[Stored data entries]
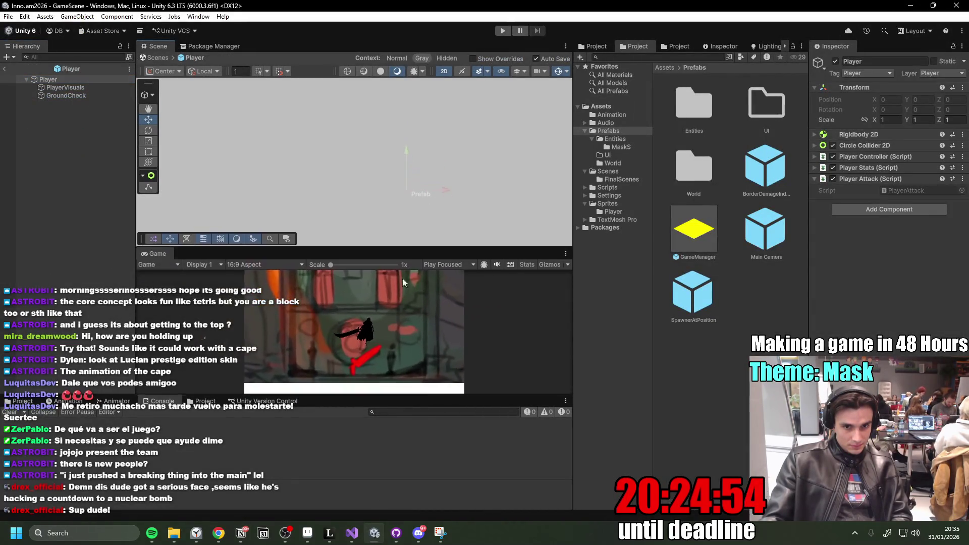
left_click_drag(450, 393, 443, 425)
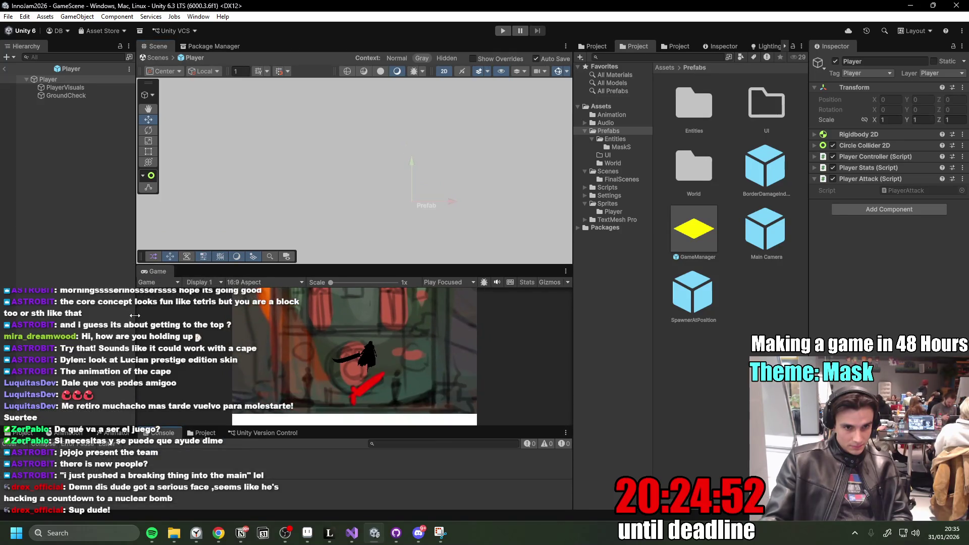
left_click_drag(136, 316, 119, 322)
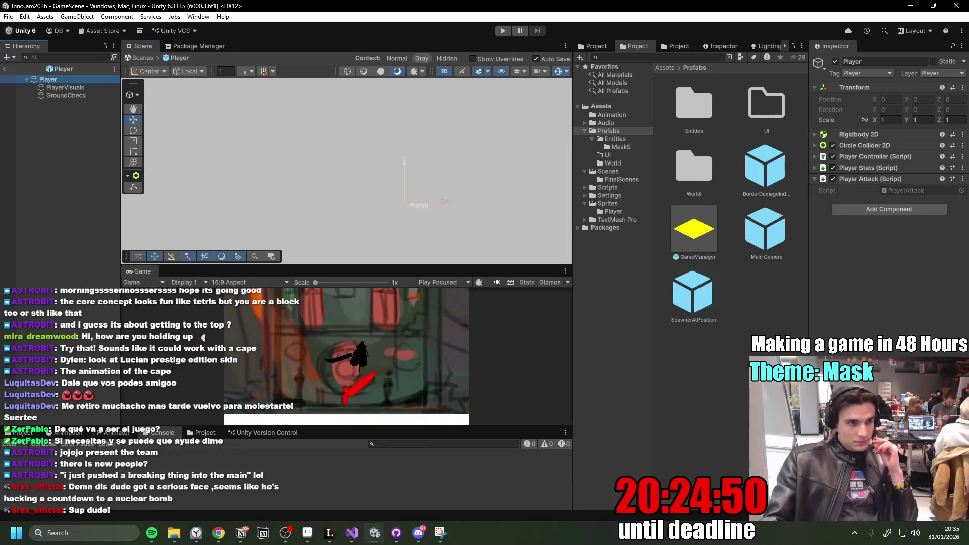
Check GitHub Desktop for local changes in InnoGameJam2026, then return to Unity.
key("alt+Tab")
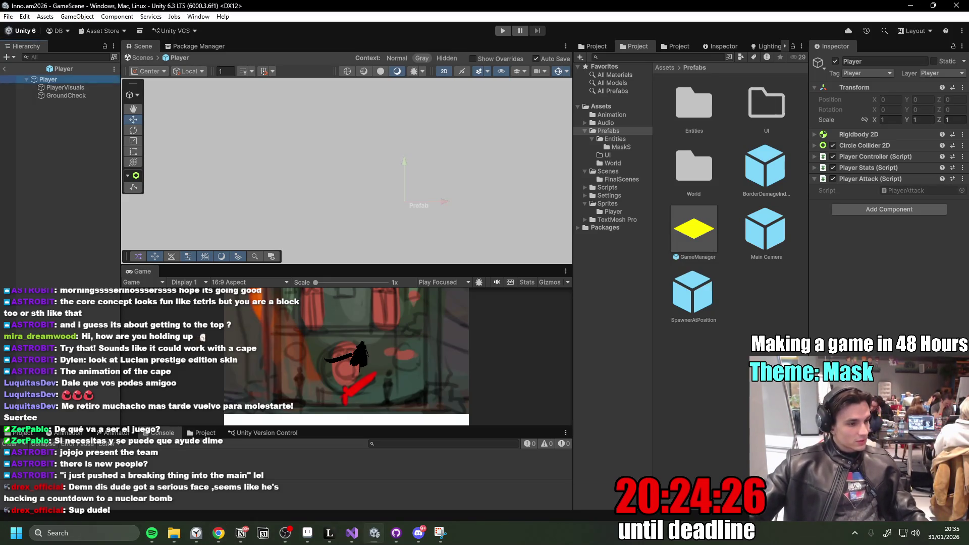
left_click(396, 533)
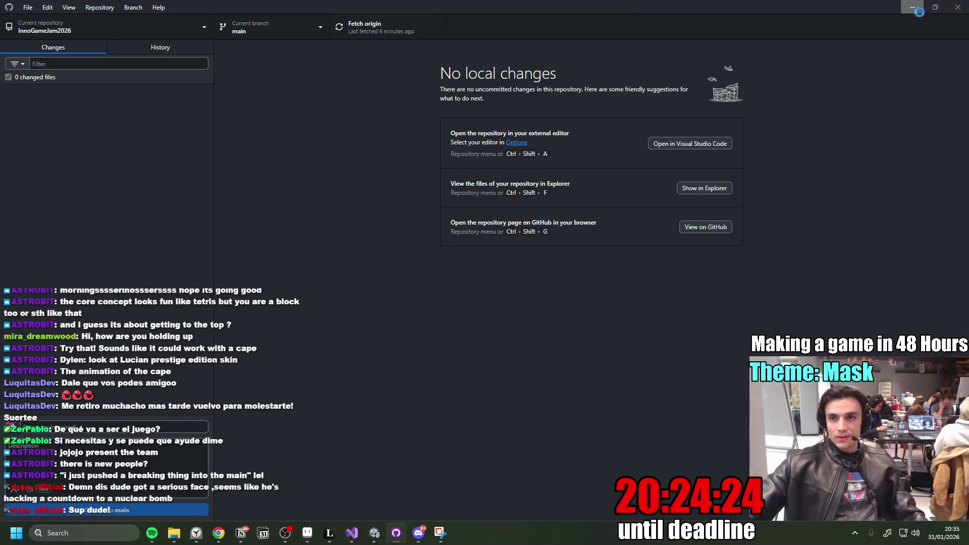
left_click(913, 8)
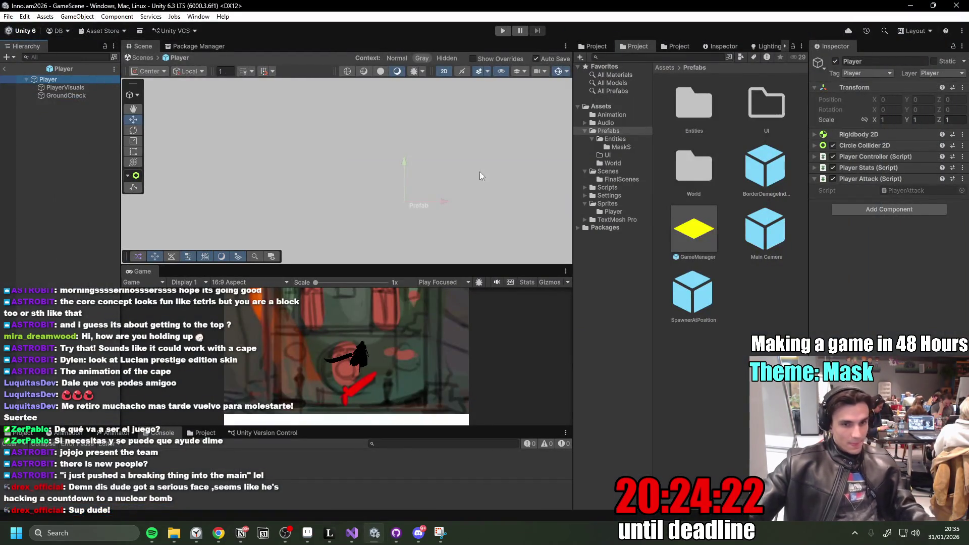
Inspect PlayerVisuals, GroundCheck and the Player root, ending on PlayerVisuals' Sprite Renderer.
left_click(81, 87)
left_click(69, 96)
left_click(72, 88)
left_click(69, 80)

Exercise objective: Every line above should be transcribed word for word; leave the pictures out.

Solved exercise:
left_click_drag(450, 393, 443, 425)
left_click_drag(136, 316, 119, 322)
Check GitHub Desktop for local changes in InnoGameJam2026, then return to Unity.
key("alt+Tab")
left_click(396, 533)
left_click(913, 8)
Inspect PlayerVisuals, GroundCheck and the Player root, ending on PlayerVisuals' Sprite Renderer.
left_click(81, 87)
left_click(69, 96)
left_click(72, 88)
left_click(69, 80)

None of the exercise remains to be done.